Following the end of his time as the head of the Socialist International, Braunthal turned his attention to the writing of history. He authored a three volume History of the International, detailing the institutional development of international socialism from the First International until the present day. The first volume of this work was published in 1961, with the third and final volume seeing print in 1971.

===Death and legacy===

Julius Braunthal died on 24 April 1972 in Teddington, England. He was 78 years old at the time of his death.

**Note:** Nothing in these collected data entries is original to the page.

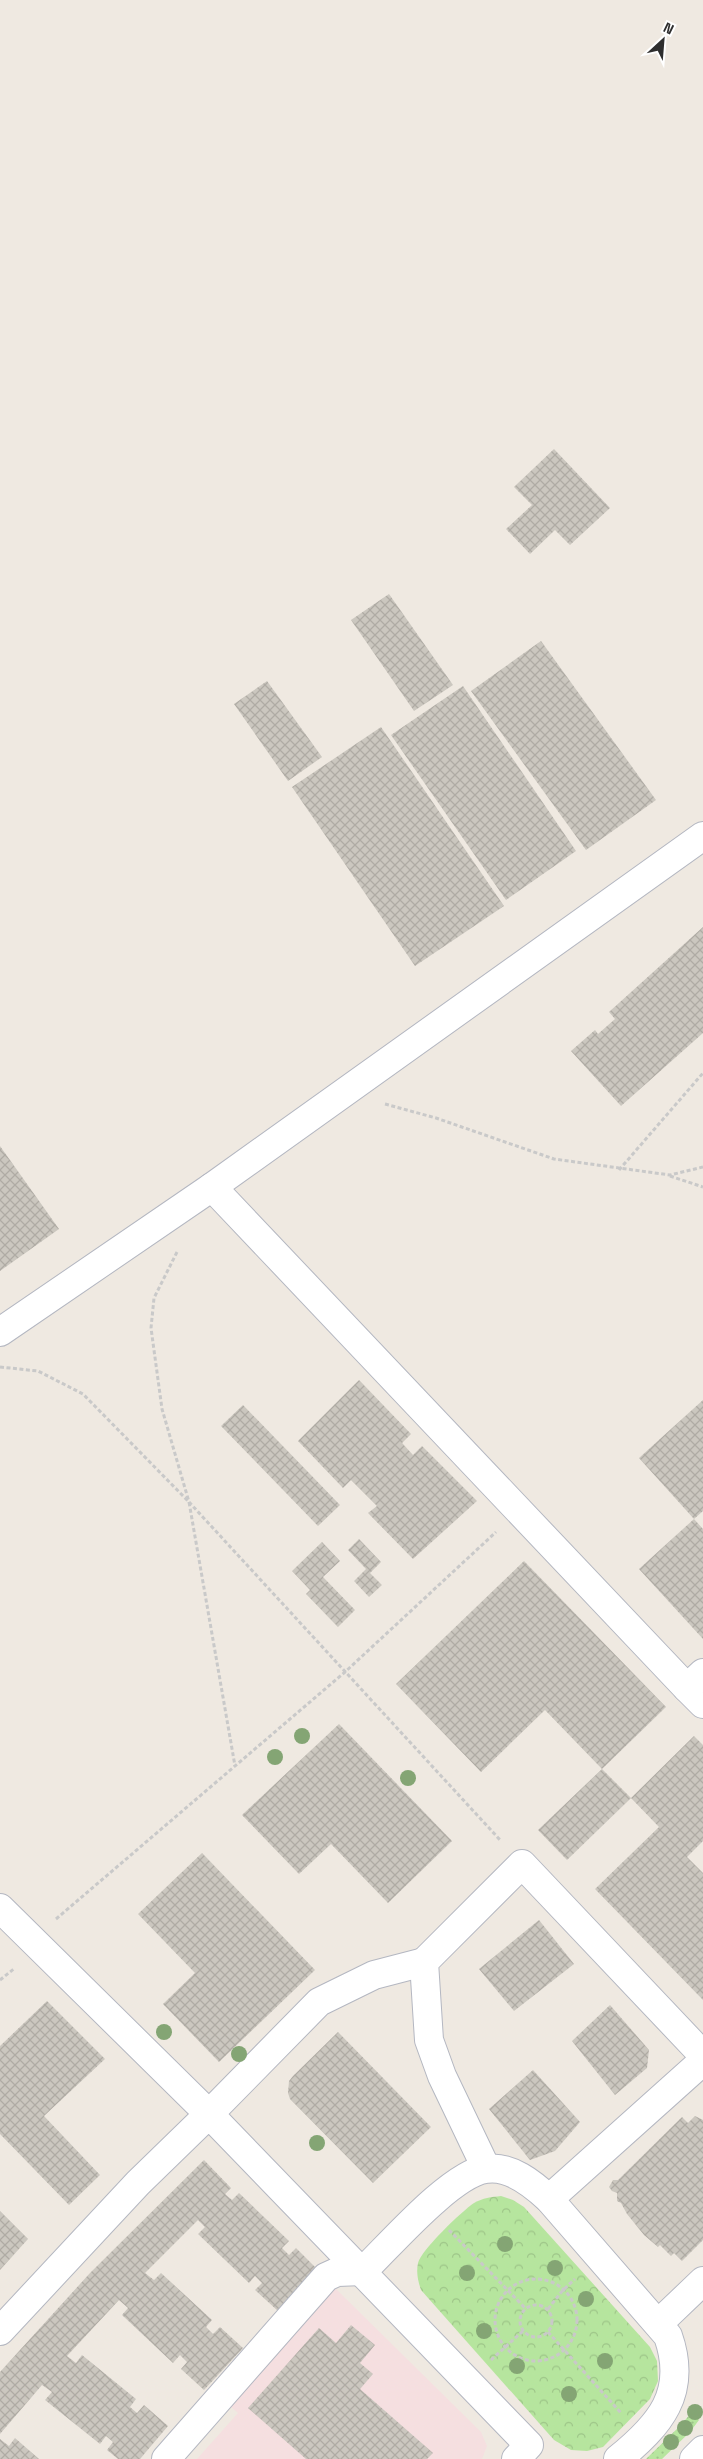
<svg xmlns="http://www.w3.org/2000/svg" width="703" height="2459" font-family="'Space Grotesk',sans-serif">
  <style>
    .medical { fill: #f5dfe0 }
    .grass { fill: url(#grass-dots) }
    .forest { fill: url(#forest-crowns) }
    .building { fill: url(#building-cross-hatch) }
    .lines { fill: none; stroke-linecap: round; stroke-linejoin: round }
    .minor-casing { stroke: #b4b7c1; stroke-width: 30 }
    .path { stroke: #c9c9c9; stroke-width: 3; stroke-dasharray: 4 2.5; stroke-linecap: butt }
    .minor { stroke: #fff; stroke-width: 28 }
    .tree { fill: #84a574 }
  </style>
  <defs>
    <pattern id="grass-dots" width="8" height="8" patternUnits="userSpaceOnUse" patternTransform="scale(1.25)"><rect width="8" height="8" fill="#b6e59e"/><path d="M2 2h.1M6 6h.1" fill="none" stroke="#9dc588" stroke-width="1.8" stroke-linecap="round"/></pattern>
    <pattern id="forest-crowns" width="20" height="18" patternUnits="userSpaceOnUse" patternTransform="scale(1.25)"><rect width="20" height="18" fill="#b6e59e"/><path d="M2 6a3 3 0 1 1 6 0M12 15a3 3 0 1 1 6 0" fill="none" stroke="#9dc588"/></pattern>
    <pattern id="building-cross-hatch" width="8" height="8" patternUnits="userSpaceOnUse" patternTransform="scale(1.25)"><rect width="8" height="8" fill="#cbc7bf"/><path d="M0 0l8 8M0 8l8-8" fill="none" stroke="#afaba4"/></pattern>
  </defs>
  <rect width="100%" height="100%" fill="#efe9e1"/>
  <polygon class="medical" points="334,2287 481,2432 487,2446 482,2459 197,2459 238,2413 230,2406"/>
  <polygon class="grass" points="691,2413 699,2420 690,2432 662,2459 646,2459 681,2425"/>
  <path class="forest" d="M 501,2196 L 513,2200 L 524,2207 L 650,2347 L 657,2361 L 658,2381 L 650,2399 L 603,2447 L 587,2451 L 571,2450 L 554,2440 L 421,2290 C 418,2281 416,2273 418,2263 C 421,2250 462,2211 474,2203 C 483,2198 491,2197 501,2196 Z"/>
  <g class="building">
    <polygon points="554,449 610,508 570,545 555,530 530,554 506,529 532,505 514,487"/>
    <polygon points="389,594 453,685 414,711 351,620"/>
    <polygon points="541,641 656,800 586,850 471,691"/>
    <polygon points="267,681 322,757 288,781 234,704"/>
    <polygon points="463,686 576,851 506,900 391,735"/>
    <polygon points="381,727 504,906 415,966 292,787"/>
    <polygon points="703,927 703,1033 621,1106 571,1051 595,1030 598,1034 615,1019 609,1012"/>
    <polygon points="0,1146 59,1229 0,1271"/>
    <polygon points="359,1380 411,1434 402,1443 413,1455 422,1446 477,1501 413,1559 368,1513 377,1506 351,1480 343,1488 298,1441"/>
    <polygon points="703,1400 703,1511 694,1519 639,1458"/>
    <polygon points="243,1405 340,1505 318,1526 221,1426"/>
    <polygon points="694,1519 703,1529 703,1639 639,1569"/>
    <polygon points="359,1539 381,1562 370,1573 382,1585 369,1597 354,1581 366,1569 348,1550"/>
    <polygon points="322,1542 340,1561 323,1577 355,1610 338,1627 306,1594 310,1590 292,1571"/>
    <polygon points="524,1561 666,1707 602,1769 545,1710 481,1772 396,1684"/>
    <polygon points="339,1724 452,1841 388,1903 331,1844 299,1874 242,1815"/>
    <polygon points="694,1736 703,1745 703,1841 687,1857 703,1873 703,2000 595,1889 659,1827 631,1798"/>
    <polygon points="602,1769 631,1798 567,1860 538,1830"/>
    <polygon points="202,1853 315,1970 219,2062 163,2004 195,1973 138,1914"/>
    <polygon points="539,1920 574,1964 514,2011 479,1969"/>
    <polygon points="47,2001 105,2059 44,2116 100,2175 69,2205 0,2134 0,2046"/>
    <polygon points="610,2005 649,2050 647,2068 615,2095 572,2041"/>
    <polygon points="338,2032 431,2127 373,2183 290,2099 288,2093 289,2081 293,2076"/>
    <polygon points="533,2070 580,2122 555,2151 530,2160 489,2109"/>
    <polygon points="695,2116 703,2120 703,2240 682,2261 674,2253 671,2256 660,2245 658,2247 644,2235 627,2214 621,2203 617,2201 617,2193 612,2191 609,2187 613,2180 618,2180 682,2117 688,2123"/>
    <polygon points="204,2160 231,2188 225,2194 232,2200 239,2193 289,2241 282,2248 289,2255 296,2248 318,2270 278,2311 255,2290 262,2283 255,2276 249,2283 198,2234 205,2227 198,2220 145,2273 154,2280 161,2273 212,2320 206,2327 213,2334 220,2327 243,2348 204,2390 181,2369 187,2362 180,2355 173,2363 122,2315 128,2308 119,2300 67,2356 76,2363 82,2355 136,2399 130,2407 137,2413 144,2405 168,2426 140,2459 118,2459 107,2450 113,2442 106,2436 100,2444 45,2400 52,2392 42,2385 0,2434 0,2372 90,2273"/>
    <polygon points="0,2211 28,2239 0,2270"/>
    <polygon points="351,2325 375,2345 360,2363 373,2374 360,2389 433,2453 427,2459 306,2459 248,2408 319,2328 336,2343"/>
    <polygon points="15,2438 39,2459 0,2459 0,2439 9,2446"/>
  </g>
  <g class="lines">
    <defs>
      <g id="minor">
        <polyline points="212,1187 687,1688"/>
        <polyline points="0,1332 212,1187 703,836"/>
        <polyline points="703,1673 687,1688 703,1704"/>
        <polyline points="0,1908 209,2114 319,2002 374,1975 424,1962"/>
        <polyline points="486,2168 442,2076 429,2040 424,1962 522,1864 703,2055"/>
        <polyline points="549,2199 703,2061"/>
        <polyline points="659,2323 703,2281"/>
        <polyline points="0,2331 138,2183 209,2114 529,2445 516,2459"/>
        <path d="M 166,2459 L 326,2277 L 337,2272 L 363,2271 C 390,2245 451,2174 486,2169 C 510,2165 533,2184 549,2199 L 668,2336 C 688,2393 660,2425 618,2459"/>
        <polyline points="694,2459 703,2450"/>
      </g>
    </defs>
    <use href="#minor" class="minor-casing"/>
    <g class="path">
      <polyline points="385,1104 436,1118 554,1159 670,1175 703,1167"/>
      <polyline points="619,1170 703,1073"/>
      <polyline points="670,1176 703,1187"/>
      <polyline points="177,1252 154,1298 151,1328 162,1409 189,1502 501,1841"/>
      <polyline points="0,1367 38,1371 83,1394 189,1502 235,1766"/>
      <polyline points="56,1919 345,1672 496,1532"/>
      <polyline points="0,1980 15,1968"/>
      <polyline points="449,2230 526,2309"/>
      <circle cx="536" cy="2320" r="41"/>
      <circle cx="536" cy="2321" r="16"/>
      <polyline points="548,2309 563,2290 575,2279"/>
      <polyline points="548,2332 621,2413"/>
      <polyline points="491,2360 524,2330"/>
    </g>
    <use href="#minor" class="minor"/>
  </g>
  <g class="tree">
    <circle cx="302" cy="1736" r="8"/>
    <circle cx="275" cy="1757" r="8"/>
    <circle cx="408" cy="1778" r="8"/>
    <circle cx="164" cy="2032" r="8"/>
    <circle cx="239" cy="2054" r="8"/>
    <circle cx="317" cy="2143" r="8"/>
    <circle cx="505" cy="2244" r="8"/>
    <circle cx="555" cy="2268" r="8"/>
    <circle cx="467" cy="2273" r="8"/>
    <circle cx="586" cy="2299" r="8"/>
    <circle cx="484" cy="2331" r="8"/>
    <circle cx="605" cy="2361" r="8"/>
    <circle cx="517" cy="2366" r="8"/>
    <circle cx="569" cy="2394" r="8"/>
    <circle cx="695" cy="2412" r="8"/>
    <circle cx="685" cy="2428" r="8"/>
    <circle cx="671" cy="2442" r="8"/>
  </g>
  <g transform="translate(663 40) rotate(26)" stroke="#ffffff" stroke-width="4" paint-order="stroke">
  <path d="M0-4L9 19L0 12L-9 19Z" fill="#2e2e2e"/>
  <text y="-8" font-size="14" font-weight="bold" text-anchor="middle" fill="#2e2e2e">N</text>
  </g>
</svg>
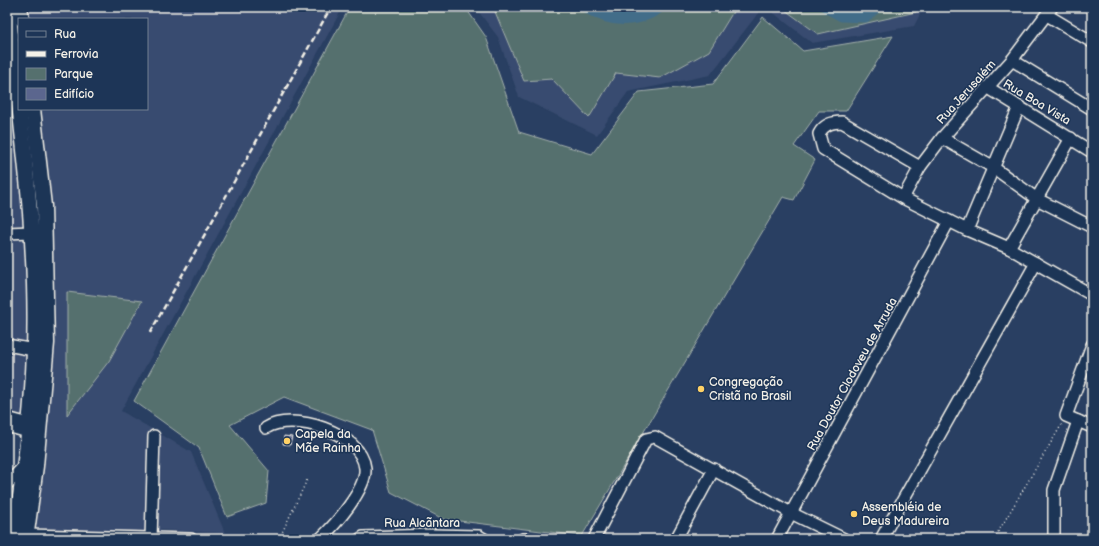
<svg xmlns="http://www.w3.org/2000/svg" width="1099" height="546" font-family="'Balsamiq Sans',sans-serif">
<rect width="100%" height="100%" fill="#293f62"/>
<filter id="ink" filterUnits="userSpaceOnUse"><feTurbulence type="fractalNoise" baseFrequency=".025" numOctaves="2"/><feDisplacementMap in="SourceGraphic" scale="8" xChannelSelector="R" yChannelSelector="G"/><feConvolveMatrix kernelMatrix="1 2 1 2 8 2 1 2 1" color-interpolation-filters="sRGB"/></filter>
<g filter="url(#ink)">
<g fill="#384b6f" fill-rule="evenodd">
<path d="M7 7H343L121 411 191 452 225 533 160 530V539H25L23 418 7 413ZM19 19H147V109H19Z"/>
<path d="M475 7H763L710 75 628 92 597 135 519 97 498 37Z"/>
<path d="M766 7H924L914 26 812 43Z"/>
</g>
<g fill="#55706e" stroke="#a4b0ab">
<path d="M350 7H465L486 37 519 132 592 154 639 92 713 84 763 17 803 51 893 36 846 111H819L794 146 815 160 794 200 783 197 582 536 443 519 391 492 372 430 284 397 230 425 269 471 266 503 227 517 199 448 134 401Z"/>
<path d="M493 7H736L709 51 660 78 616 73 589 118 552 79 524 81Z"/>
<path d="M781 7H921L916 12 818 34Z"/>
<path d="M67 292 142 301 109 361 67 415Z"/>
</g>
<g fill="none" stroke-linecap="round" stroke-linejoin="round">
<g stroke="#426d89" stroke-width="15">
<path d="M589 7C611 20 635 22 657 7"/>
<path d="M829 7 842 14 865 15 874 7"/>
</g>
</g>
<path fill="#5b668e" stroke="#f4f1e8" d="M284 436 292 437 290 445 283 444Z"/>
<g fill="none" stroke-linecap="round" stroke-linejoin="round">
<g stroke="#f4f1e8" stroke-width="14">
<g id="minor">
<path d="M1047 15 1092 42"/>
<path d="M1012 60 1092 109"/>
<path d="M987 87 1092 152"/>
<path d="M942 138 994 168 1037 199 1092 227"/>
<path d="M920 167 842 122C832 122 824 124 819 134L823 149 903 198 967 230 1009 248 1092 295"/>
<path d="M903 198 920 167 942 138 1012 60 1052 7"/>
<path d="M967 230 1019 107"/>
<path d="M7 233 31 232"/>
<path d="M1009 248 1071 138"/>
<path d="M7 345 34 350"/>
<path d="M1092 345 1066 416 1092 427"/>
<path d="M7 418 29 424"/>
<path d="M7 426 28 432"/>
<path d="M266 428C292 411 361 432 365 468 367 489 335 525 320 539"/>
<path d="M7 484 26 464"/>
<path d="M27 535 191 539"/>
<path d="M151 539 154 436"/>
<path d="M360 539 363 537 432 535 479 536 484 539"/>
<path d="M523 539H527"/>
<path d="M594 539 646 439 655 437 791 513 844 539"/>
<path d="M676 539 714 469"/>
<path d="M777 539 949 221"/>
<path d="M881 539 1036 263"/>
<path d="M1054 539V490L1078 421"/>
</g>
</g>
<g stroke="#f4f1e8" stroke-width="17">
<g id="major">
<path d="M8 7C20 121 38 236 34 350 32 413 24 477 13 539"/>
<path d="M20 7 22 19"/>
<path d="M26 539 36 466 47 343 44 206 33 109"/>
</g>
</g>
<g stroke="#f4f1e8" stroke-width="1.5" stroke-dasharray="1 3" stroke-linecap="butt">
<path d="M279 539 307 480"/>
<path d="M994 539 1062 424"/>
</g>
<use href="#minor" stroke="#1d3557" stroke-width="11"/>
<use href="#major" stroke="#1d3557" stroke-width="14"/>
<path stroke="#f4f1e8" stroke-width="2.5" stroke-dasharray="6 3" stroke-linecap="butt" d="M150 333 331 7"/>
</g>
</g>
<g fill="#ffd166" stroke="#1d3557" stroke-width="1.5">
<circle cx="701" cy="389" r="4"/>
<circle cx="287" cy="441" r="4"/>
<circle cx="854" cy="514" r="4"/>
</g>
<g text-anchor="middle" stroke-width="3" stroke-linejoin="round" paint-order="stroke">
<g font-size="12" fill="#f4f1e8" stroke="#1d3557">
<text transform="translate(966 92) rotate(-48)" y="4">Rua Jerusalém</text>
<text transform="translate(1037 102) rotate(31)" y="4">Rua Boa Vista</text>
<text transform="translate(852 374) rotate(-61)" y="4">Rua Doutor Clodoveu de Arruda</text>
<text x="422" y="527">Rua Alcãntara</text>
</g>
<g font-size="12" fill="#f4f1e8" stroke="#1d3557" text-anchor="start">
<text x="709" y="386">Congregação<tspan x="709" dy="14">Cristã no Brasil</tspan></text>
<text x="295" y="438">Capela da<tspan x="295" dy="14">Mãe Rainha</tspan></text>
<text x="862" y="511">Assembléia de<tspan x="862" dy="14">Deus Madureira</tspan></text>
</g>
</g>
<rect width="1099" height="546" fill="none" stroke="#1d3557" stroke-width="24"/>
<rect x="12" y="12" width="1075" height="522" fill="none" stroke="#f4f1e8" stroke-width="1.5" filter="url(#ink)"/>
<rect x="18" y="18" width="130" height="92" fill="#1d3557" stroke="#738091"/>
<rect x="26" y="31" width="20" height="6" fill="#1d3557" stroke="#738091"/>
<text x="54" y="38" font-size="12" fill="#f4f1e8">Rua</text>
<rect x="26" y="51" width="20" height="6" fill="#f4f1e8" stroke="#738091"/>
<text x="54" y="58" font-size="12" fill="#f4f1e8">Ferrovia</text>
<rect x="26" y="68" width="20" height="12" fill="#55706e" stroke="#738091"/>
<text x="54" y="78" font-size="12" fill="#f4f1e8">Parque</text>
<rect x="26" y="88" width="20" height="12" fill="#5b668e" stroke="#738091"/>
<text x="54" y="98" font-size="12" fill="#f4f1e8">Edifício</text>
</svg>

Braunthal's papers reside at the International Institute of Social History in Amsterdam, Netherlands.

==Works==

- Die Arbeiterräte in Deutschösterreich. Vienna, 1919.
- Die Sozialpolitik der Republik. Vienna: Wiener Volksbuchhandlung, 1919.
- Kommunisten und sozialdemokraten. Vienna: Verlag der Wiener Volksbuchhandlung, 1920.
- Die Wiener Julitage 1927. Vienna: Verlag der Wiener Volksbuchhandlung, 1927.
- 40 Jahre 1. Mai. Vienna, 1929.
- Festschrift zur 2. Arbeiter-Olympiade. Vienna: Rotationstiefdruck: "Vorwärts," 1931.
- Need Germany Survive? London: Victor Gollancz, 1943.
- The Future of Austria: A Plea for the United States of Europe. London: Victor Gollancz, 1943.
- In Search of the Millennium. London: Victor Gollancz, 1945.
- The Paradox of Nationalism: An Epilogue to the Nuremberg Trials: Common-Sense Reflections in the Atomic Age. London: St. Botolph Publishing Co., 1946.
- The Tragedy of Austria. London: Victor Gollancz, 1948.
- "The Rebirth of Social Democracy," Foreign Affairs, vol. 27, no. 4 (July 1949), pp. 586–600. In JSTOR
- Der gegenwärtige Stand der sozialistischen Literatur. Bielefeld : Verlag Neue Gesellschaft, n.d. [c. 1955].
- Yearbook of the International Socialist Labour Movement. London: Lincolns-Prager, 1956.
- The Significance of Israeli Socialism and the Arab-Israeli Dispute. With J.B. Kripalani. London: Lincolns-Prager, 1958.
- Sozialistische Weltstimmen. Berlin: Verlag nach J.H.W. Dietz, 1958.
- Geschichte der Internationale, Vol. 1. Hannover, Germany: Verlag J.H.W. Dietz, 1961.
- Geschichte der Internationale, Vol. 2. Hannover, Germany: Verlag J.H.W. Dietz, 1963.
- Auf der Suche nach dem Millennium. Vienna: Europa Verlag, 1964.
- Socialism. The First 100 Years. Rome: Centre for Labour and Social Studies, 1964.
- Victor und Friedrich Adler; zwei Generationen Arbeiterbewegung. Vienna: Verlag der Wiener Volksbuchhandlung, 1965.
- History of the International: Volume 1: 1864-1914. New York: Frederick A. Praeger, Publishers, 1967.
- History of the International: Volume 2: 1914-1943. New York: Frederick A. Praeger, Publishers, 1967.
- Geschichte der Internationale, Vol. 3. Hannover, Germany: Verlag J.H.W. Dietz, 1971.
- History of the International: Volume 3: 1943-1968. London: Victor Gollancz, 1980.